Document section:

According to court records and police reports, Hayden responded late on the evening of June 10 to a disturbance near a trailer court south of Dixon on the corner of Highway D and Highway 28, and got out of his car about four feet away from Pennebaker’s car, though the two men moved about 15 feet away from each other once the shootout began.

Deputies had responded earlier in the evening to a 911 call from a person that a man with a gun had shot at a resident and then fled the scene. Deputies and numerous other law enforcement attempted to find the shooter but were unsuccessful and most law enforcement personnel except Hayden and a state trooper left. About a half-hour later, the original assault victim said she saw Pennebaker’s car passing her home on Highway D. The state trooper began to pursue Pennebaker, who then drove off the road and began to drive through yards to reach the home of the original assault victim while the trooper was chasing him. Hayden drove across lawns, blocked Pennebaker’s car, and “a close-range gunfight began with many rounds fired.”

According to the governor’s citation in the Medal of Valor presentation to Hayden, he “ended a shooting rampage by a heavily armed suspect at a trailer court in Dixon by shooting the suspect.”

“Deputy Hayden responded to a domestic violence assault inside a trailer, shots fired at a neighbor, and the bludgeoning of another neighbor with a pistol,” according to the citation. “(Pennebaker) had fled but was then spotted returning to the trailer court. To protect residents, Deputy Hayden drove toward the suspect and used his patrol car to block the suspect's vehicle. The suspect exited his vehicle and started firing. More than twenty shots were fired by Deputy Hayden and the suspect in a close-range gun battle.”

Information shown:
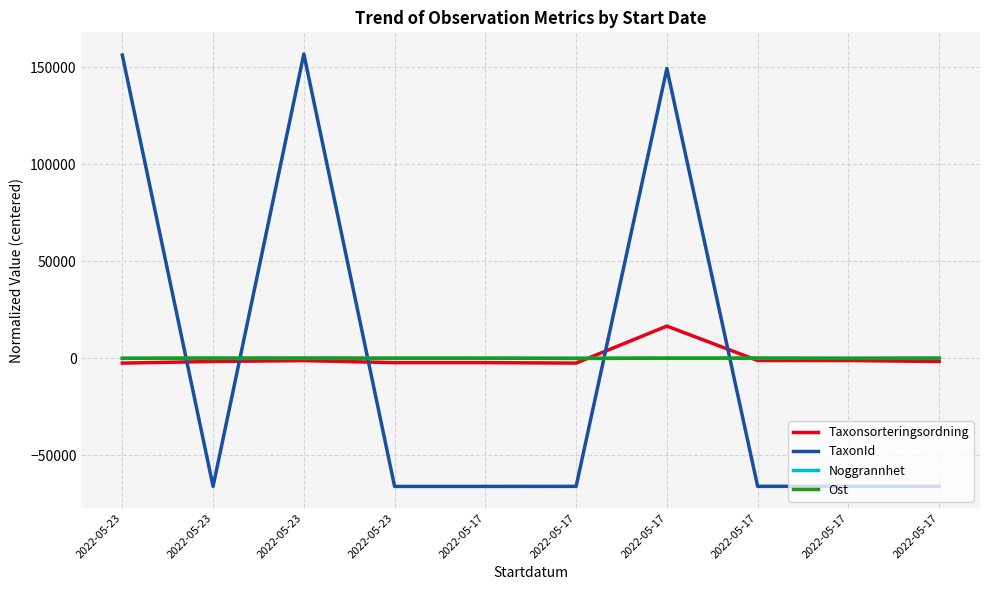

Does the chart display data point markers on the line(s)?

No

* * *

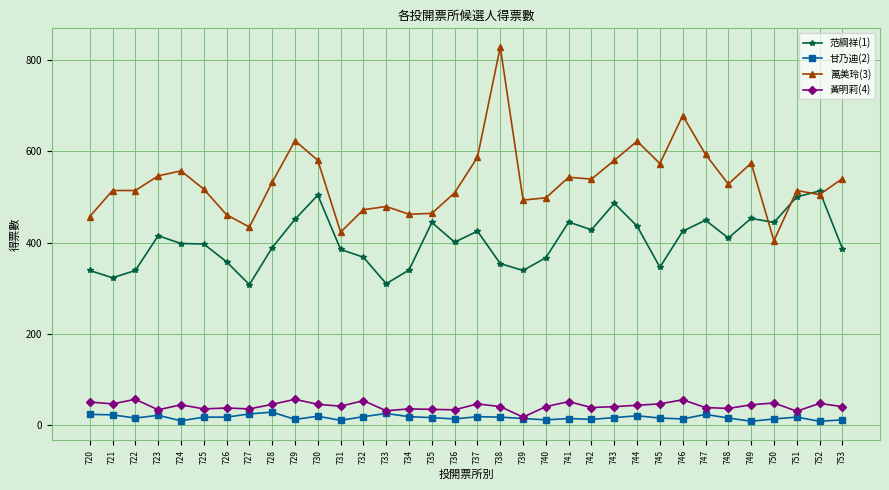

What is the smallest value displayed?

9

Problems to work on:
[1] In the account of the Dixon trailer court shootout, restate the passage from "According to court" up to and including "the shootout began.", putting "County Road D" in place of "Highway D".
[2] According to the governor's citation quoted in the account of the Dixon shootout, why did Deputy Hayden drive toward the suspect and block his vehicle with the patrol car?

Answers in order:
[1]
According to court records and police reports, Hayden responded late on the evening of June 10 to a disturbance near a trailer court south of Dixon on the corner of County Road D and Highway 28, and got out of his car about four feet away from Pennebaker’s car, though the two men moved about 15 feet away from each other once the shootout began.

[2] The citation says Hayden did this to protect residents. Pennebaker had fled but was then spotted returning to the trailer court.